## Instructions to follow
Write out the text in every item below line for line, without changing anything, and leave the pictures out.

## Records for processing
▬▬▬▬▬▬▬▬▬▬

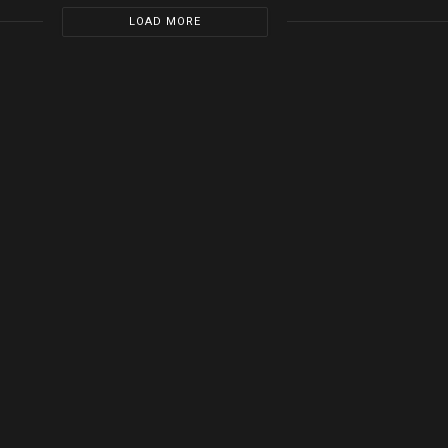
LOAD MORE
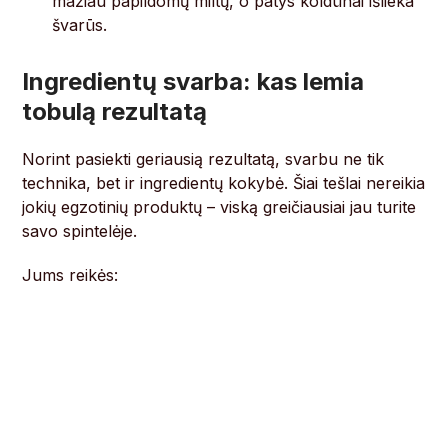
mažiau papildomų miltų, o patys koldūnai išlieka
švarūs.
Ingredientų svarba: kas lemia
tobulą rezultatą
Norint pasiekti geriausią rezultatą, svarbu ne tik
technika, bet ir ingredientų kokybė. Šiai tešlai nereikia
jokių egzotinių produktų – viską greičiausiai jau turite
savo spintelėje.
Jums reikės:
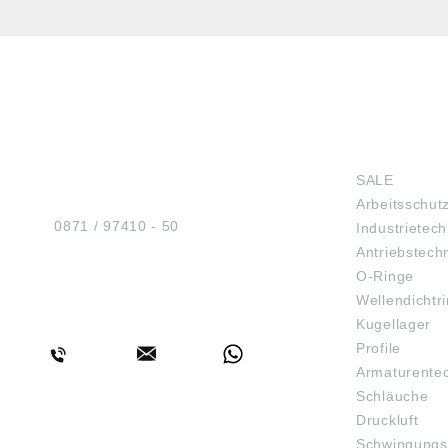
HUG® Technik und
SHOP
Sicherheit GmbH
SALE
Am Industriegleis 7
Arbeitsschut
D-84030 Ergolding
Tel.:
0871 / 97410 - 50
Industrietech
Antriebstech
O-Ringe
Wellendichtr
BERATUNG
Kugellager
Profile
Armaturente
Schläuche
Druckluft
Schwingungs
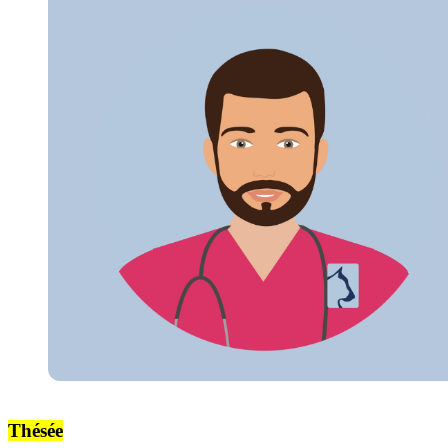
Thésée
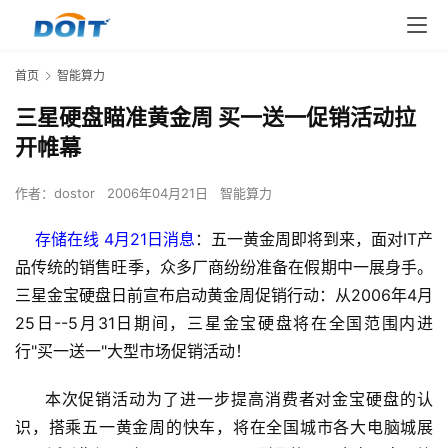
首页
智能算力
三星硬盘瞄准黄金周 买一送一促销活动拉
开帷幕
作者：
dostor
2006年04月21日
智能算力
存储在线 4月21日消息
：五一黄金周即将到来，面对IT产
品传统的销售旺季，众多厂商纷纷准备在假期中一展身手。
三星金宝硬盘日前宣布启动黄金周促销行动：从2006年4月
25日--5月31日期间，三星金宝硬盘将在全国范围内进
     本次促销活动为了进一步提高消费者对金宝硬盘的认
识，搭乘五一黄金周的快车，将在全国城市各大电脑城展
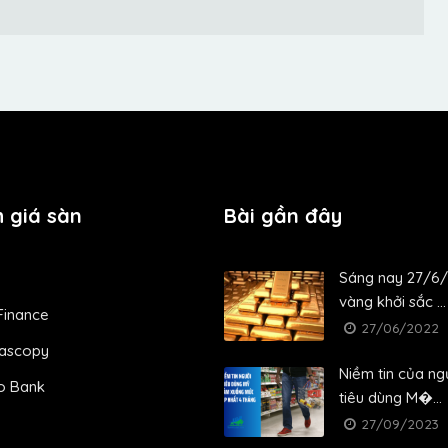
 giá sàn
Bài gần đây
Sáng nay 27/6/
vàng khởi sắc ...
Finance
27/06/2022
ascopy
Niềm tin của ng
o Bank
tiêu dùng M�...
27/09/2023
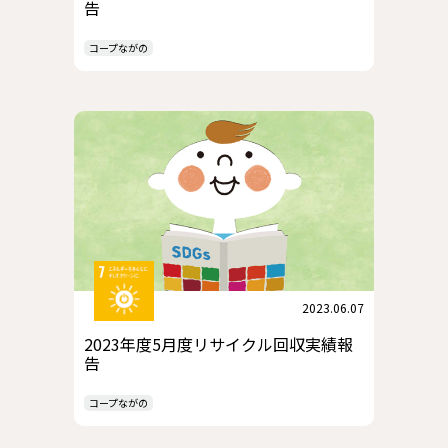
告
コープながの
2023.06.07
2023年度5月度リサイクル回収実績報
告
コープながの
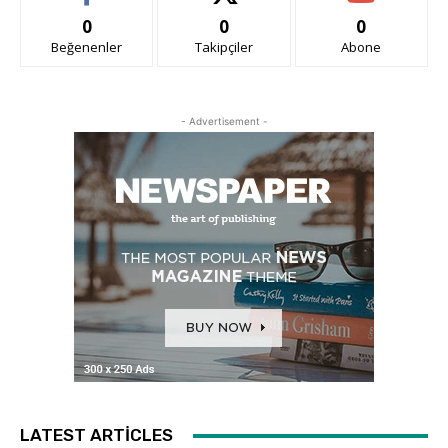
0
0
0
Beğenenler
Takipçiler
Abone
- Advertisement -
LATEST ARTICLES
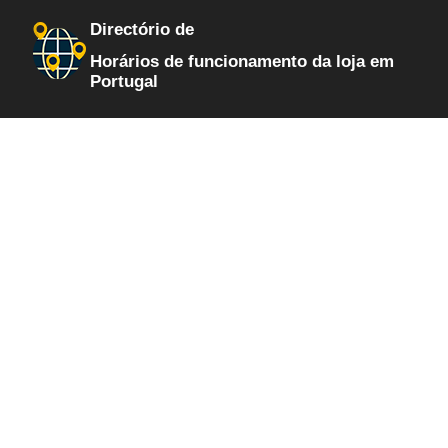
Directório de
Horários de funcionamento da loja em
Portugal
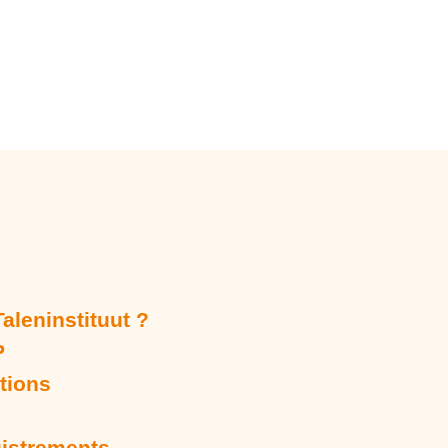
aleninstituut ?
P
tions
istrements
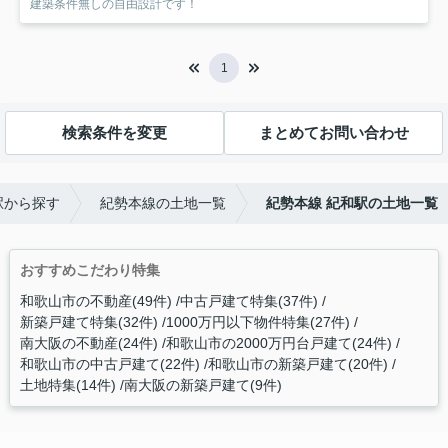
建築条件無しの自由設計です！
1
検索条件を変更
まとめてお問い合わせ
駅から探す
紀勢本線の土地一覧
紀勢本線 紀和駅の土地一覧
おすすめこだわり特集
和歌山市の不動産(49件)
中古戸建て特集(37件)
新築戸建て特集(32件)
1000万円以下物件特集(27件)
南大阪の不動産(24件)
和歌山市の2000万円台戸建て(24件)
和歌山市の中古戸建て(22件)
和歌山市の新築戸建て(20件)
土地特集(14件)
南大阪の新築戸建て(9件)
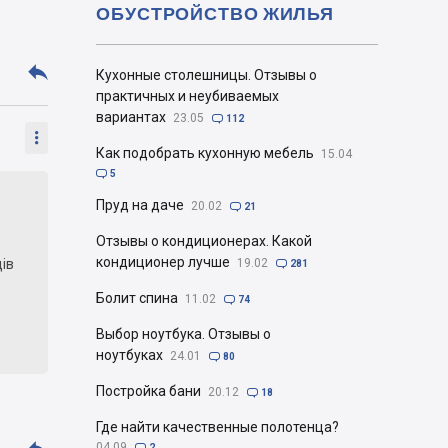
ОБУСТРОЙСТВО ЖИЛЬЯ

Кухонные столешницы. Отзывы о
практичных и неубиваемых
вариантах
23.05

112

Как подобрать кухонную мебель
15.04

5
Пруд на даче
20.02

21
Отзывы о кондиционерах. Какой
кондиционер лучше
ів
19.02

281
Болит спина
11.02

74
Выбор ноутбука. Отзывы о
ноутбуках
24.01

80
Постройка бани
20.12

18
ту
Где найти качественные полотенца?
04.09

2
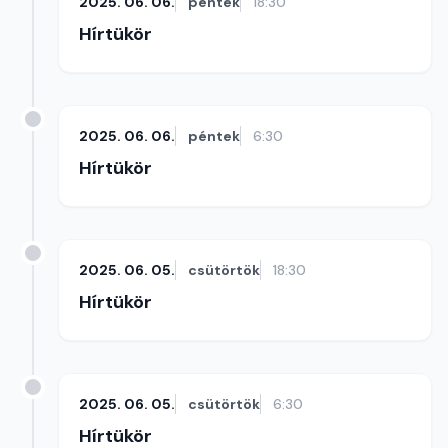
2025. 06. 06.
péntek
18:30
Hírtükör
2025. 06. 06.
péntek
6:30
Hírtükör
2025. 06. 05.
csütörtök
18:30
Hírtükör
2025. 06. 05.
csütörtök
6:30
Hírtükör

▬▬▬▬▬▬▬▬▬▬

## Answer area
LOAD MORE
mažiau papildomų miltų, o patys koldūnai išlieka
švarūs.
Ingredientų svarba: kas lemia
tobulą rezultatą
Norint pasiekti geriausią rezultatą, svarbu ne tik
technika, bet ir ingredientų kokybė. Šiai tešlai nereikia
jokių egzotinių produktų – viską greičiausiai jau turite
savo spintelėje.
Jums reikės:
HUG® Technik und
SHOP
Sicherheit GmbH
SALE
Am Industriegleis 7
Arbeitsschut
D-84030 Ergolding
Tel.:
0871 / 97410 - 50
Industrietech
Antriebstech
O-Ringe
Wellendichtr
BERATUNG
Kugellager
Profile
Armaturente
Schläuche
Druckluft
Schwingungs
Thésée
首页
智能算力
三星硬盘瞄准黄金周 买一送一促销活动拉
开帷幕
作者：
dostor
2006年04月21日
智能算力
存储在线 4月21日消息
：五一黄金周即将到来，面对IT产
品传统的销售旺季，众多厂商纷纷准备在假期中一展身手。
三星金宝硬盘日前宣布启动黄金周促销行动：从2006年4月
25日--5月31日期间，三星金宝硬盘将在全国范围内进
     本次促销活动为了进一步提高消费者对金宝硬盘的认
识，搭乘五一黄金周的快车，将在全国城市各大电脑城展
 giá sàn
Bài gần đây
Sáng nay 27/6/
vàng khởi sắc ...
Finance
27/06/2022
ascopy
Niềm tin của ng
o Bank
tiêu dùng M�...
27/09/2023
告
コープながの
2023.06.07
2023年度5月度リサイクル回収実績報
告
コープながの
0
0
0
Beğenenler
Takipçiler
Abone
- Advertisement -
LATEST ARTICLES
Directório de
Horários de funcionamento da loja em
Portugal
aleninstituut ?
P
tions
istrements
建築条件無しの自由設計です！
1
検索条件を変更
まとめてお問い合わせ
駅から探す
紀勢本線の土地一覧
紀勢本線 紀和駅の土地一覧
おすすめこだわり特集
和歌山市の不動産(49件)
中古戸建て特集(37件)
新築戸建て特集(32件)
1000万円以下物件特集(27件)
南大阪の不動産(24件)
和歌山市の2000万円台戸建て(24件)
和歌山市の中古戸建て(22件)
和歌山市の新築戸建て(20件)
土地特集(14件)
南大阪の新築戸建て(9件)
ОБУСТРОЙСТВО ЖИЛЬЯ

Кухонные столешницы. Отзывы о
практичных и неубиваемых
вариантах
23.05

112

Как подобрать кухонную мебель
15.04

5
Пруд на даче
20.02

21
Отзывы о кондиционерах. Какой
кондиционер лучше
ів
19.02

281
Болит спина
11.02

74
Выбор ноутбука. Отзывы о
ноутбуках
24.01

80
Постройка бани
20.12

18
ту
Где найти качественные полотенца?
04.09

2
2025. 06. 06.
péntek
18:30
Hírtükör
2025. 06. 06.
péntek
6:30
Hírtükör
2025. 06. 05.
csütörtök
18:30
Hírtükör
2025. 06. 05.
csütörtök
6:30
Hírtükör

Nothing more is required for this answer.